How much can we actually learn and predict from Data Science using Python?

Recently, a match fixing ring in professional tennis was alleged by a joint investigation between BBC news and Buzzfeed, resulting in a large amount of news coverage.

The data analysis carried out was done in Python, and released online as an iPython Notebook. This story, and its continued fall out, was front page news on the Guardian yesterday (9-Feb-2016).

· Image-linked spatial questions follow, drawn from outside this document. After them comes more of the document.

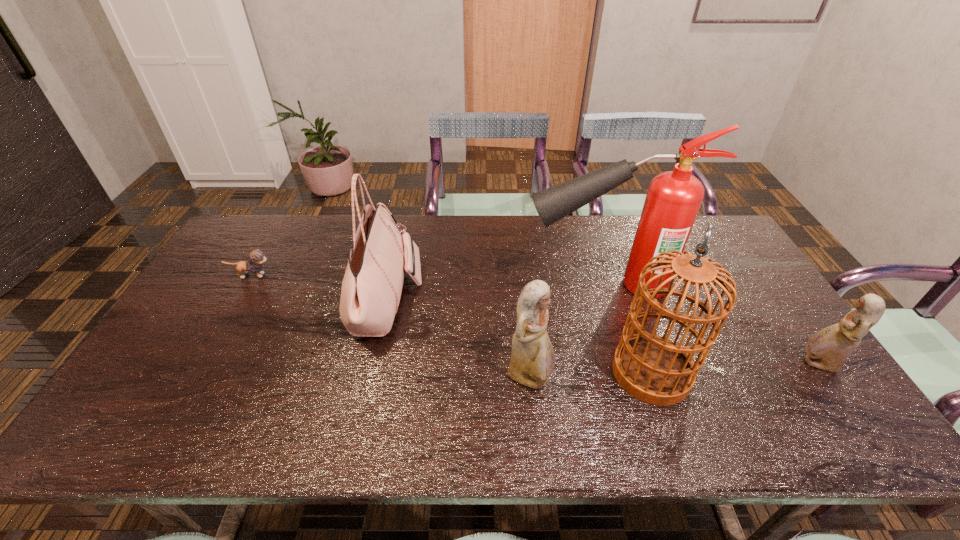
The image size is (960, 540). Identify the location of vacant spot to place a figurine on the left. tap(226, 395).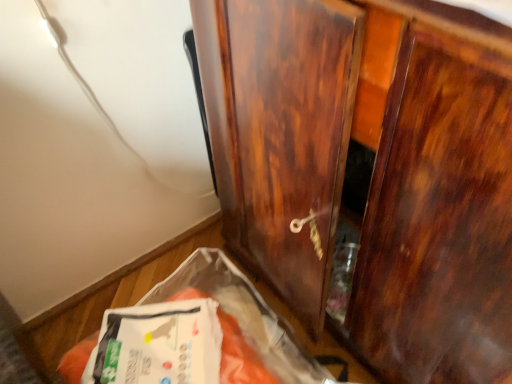
Question: Looking at the image, does glossy wood cupboard at center seem bigger or smaller compared to white plastic bag at lower left?

Choices:
 (A) big
 (B) small

Answer: (A)

Question: From the image's perspective, is glossy wood cupboard at center above or below white plastic bag at lower left?

Choices:
 (A) below
 (B) above

Answer: (B)

Question: Looking at their shapes, would you say glossy wood cupboard at center is wider or thinner than white plastic bag at lower left?

Choices:
 (A) wide
 (B) thin

Answer: (A)

Question: Is white plastic bag at lower left spatially inside glossy wood cupboard at center, or outside of it?

Choices:
 (A) outside
 (B) inside

Answer: (A)

Question: Considering the positions of white plastic bag at lower left and glossy wood cupboard at center in the image, is white plastic bag at lower left wider or thinner than glossy wood cupboard at center?

Choices:
 (A) wide
 (B) thin

Answer: (B)

Question: Does point (151, 344) appear closer or farther from the camera than point (345, 142)?

Choices:
 (A) closer
 (B) farther

Answer: (B)

Question: Is white plastic bag at lower left to the left or to the right of glossy wood cupboard at center in the image?

Choices:
 (A) left
 (B) right

Answer: (A)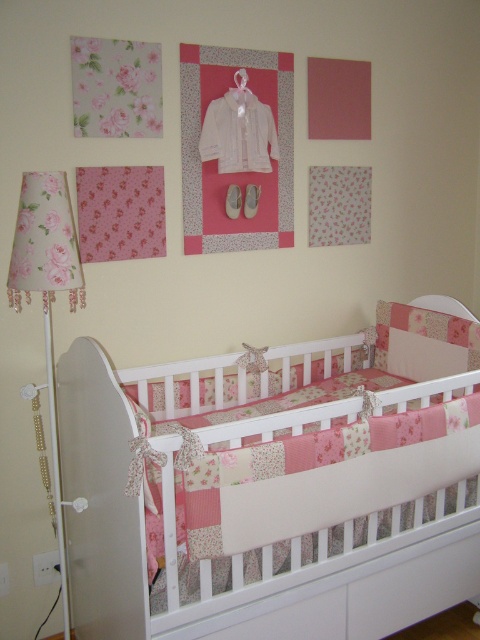
Question: Which point is closer to the camera taking this photo?

Choices:
 (A) (342, 524)
 (B) (74, 308)

Answer: (B)

Question: Does white patchwork crib at lower left appear under floral fabric lampshade at left?

Choices:
 (A) no
 (B) yes

Answer: (B)

Question: In this image, where is white patchwork crib at lower left located relative to floral fabric lampshade at left?

Choices:
 (A) right
 (B) left

Answer: (A)

Question: Which object is farther from the camera taking this photo?

Choices:
 (A) floral fabric lampshade at left
 (B) white patchwork crib at lower left

Answer: (A)

Question: Does white patchwork crib at lower left lie in front of floral fabric lampshade at left?

Choices:
 (A) yes
 (B) no

Answer: (A)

Have a read through the notebook, take note of the functions and methods used on the data, and see if you believe the analysis.

Exercises

• We did not discuss in depth the order of operations of math in Python. Luckily, it follows standard BODMAS ordering. Without evaluating, what will the following expressions give:
  • 15 * (2 + 5)
  • 15 * 2 + 5
  • 15 + 2 * 5
  • 15 ** 2 * 5
• One type of numeric data not mentioned was complex numbers. What methods exist for complex numbers (use the help)?

In [72]:

type(complex(2,3))

complex

• A previously used Numeric type, long, has been removed from Python 3. Can you find the largest possible number representable in Python 3.x (feel free to use google)? (Advanced) Can you explain how Python represents extremely large numbers?

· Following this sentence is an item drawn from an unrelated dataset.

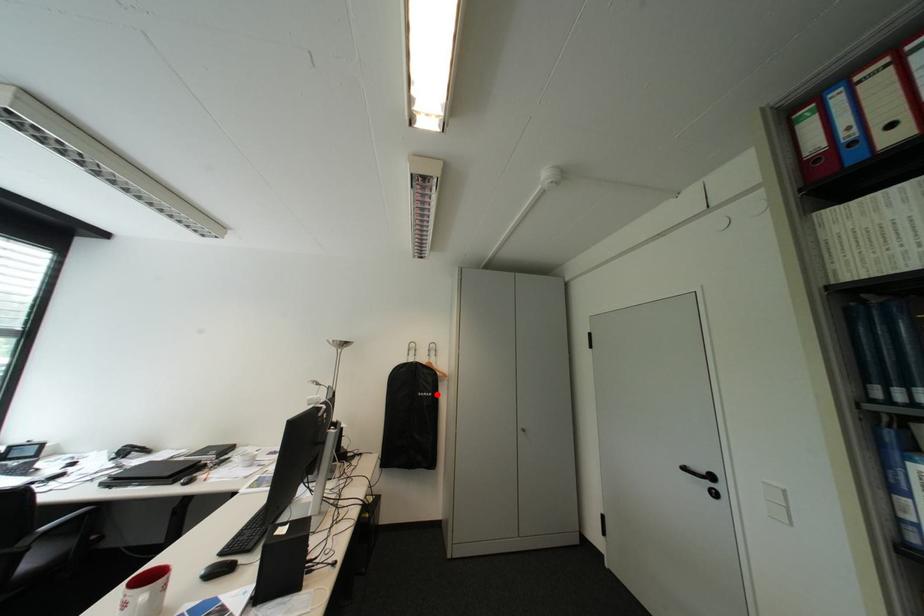
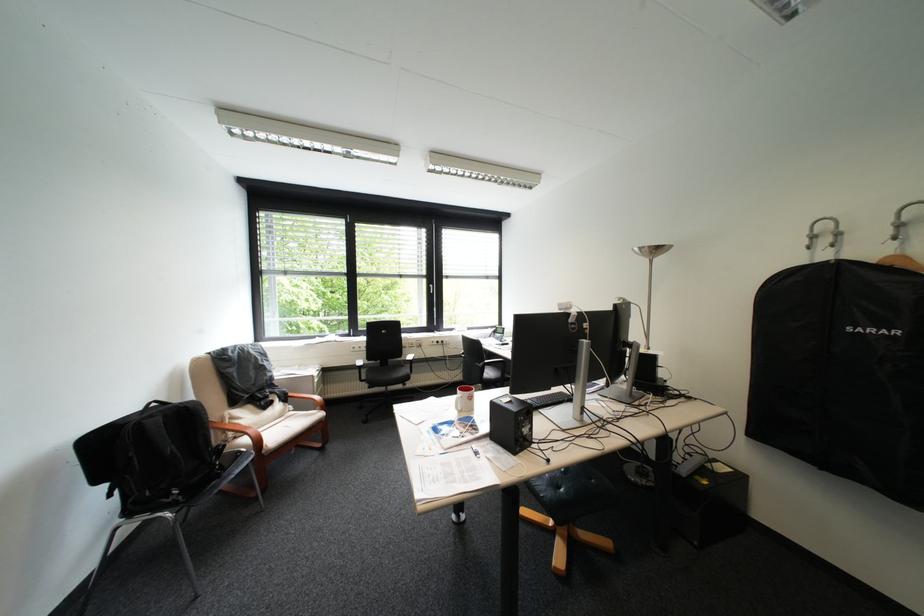
Question: I am providing you with two images of the same scene from different viewpoints. Given a red point in image1, look at the same physical point in image2. Is it:

Choices:
 (A) Closer to the viewpoint
 (B) Farther from the viewpoint

Answer: (A)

• I want to make a string, which will contain 3 backslashes, then a tab, a t, then two newlines, a backslash and an n. Like this:

\\\    t

\n

    Write a string and print it out so it appears like this. Do it using both triple quotes and multiple lines, and a single line with special characters

• Using a single subset, print out every 4th letter of the following string, starting at the second last letter, and ending at the 3rd letter: string = “ajtougjlpfglnhfejfghu”

• Using only two methods on the following string, make a list [“ABC”, “EFG”, “HIJ”]. string = ‘abcdefgdhij’

• Subset the 2 from this dictionary:

In [158]:

my_dict = {'key1':[{'key2':['hi',{'nested':[1,['hello',2]]}]}, 1, 5]}

• For the following lists - modify the second item in mylist to be 3. Multiply that by the second item in mylist2. Is the answer what you would expect?

In [159]:

mylist = [1,2,3]
mylist2 = mylist

• For the following dictionary, make a list containing one of each of the unique items bought in transaction1 by any customer:

In [160]:

my_transactions = {'cust1':{'transaction1':['apples', 'bananas', 'coke'], 'transaction2':['cookies', 'coke']},
                   'cust2':{'transaction1':['oranges', 'razors', 'coke'], 'transaction2':['bananas', 'coke']}}

• Using the functions int(), str(), float(), bool() we can cast objects into the required type. What do the following commands give (try and predict without running). After running, see if you can explain why each result is as it is:
  • int(None)
  • int(True)
  • int(3.0)
  • int(“hi”)
  • str(2.0)
  • str(2)
  • str(None)
  • str(True)
  • float(True)
  • float(“hi”)
  • bool(3.0)
  • bool(0)
  • bool(-3)
  • bool(“hi”)
  • bool([])
• We have a list, my_house, with room names and sizes. Add a new room, ‘kitchen’, with a size of 47.5 to the list. follow the convention of one list per room.

In [162]:

my_house = [['bedroom', 45], ['living room', 34],
            ['bathroom', 30], ['den', 38]]

• It turns out we need to remove the den from our plans - use the function del (hint, help(del)) to remove it

• Make a copy of my_house, as my_other_house. Change the name of the ‘kitchen’ to ‘laundry’

• Change the areas of my_other_house rooms to be half the size they are currently (do this one by one for now).

• Check my_house - is it as you expect?

• Type in help(my_dict.update). From this help, how would you add one dict to another? Does this happen in place or a new variable?

• Use the .join() method, to create a string that looks like ‘a-b-c-d’ from the list [‘a’,’b’,’c’,’d’]. Find the method first.

• Do you think 2 * [1, 2, 3, 4, 5] give a sensible result? Why/Why not? What should 2 * [1, 2, 3, 4, “a string”] return?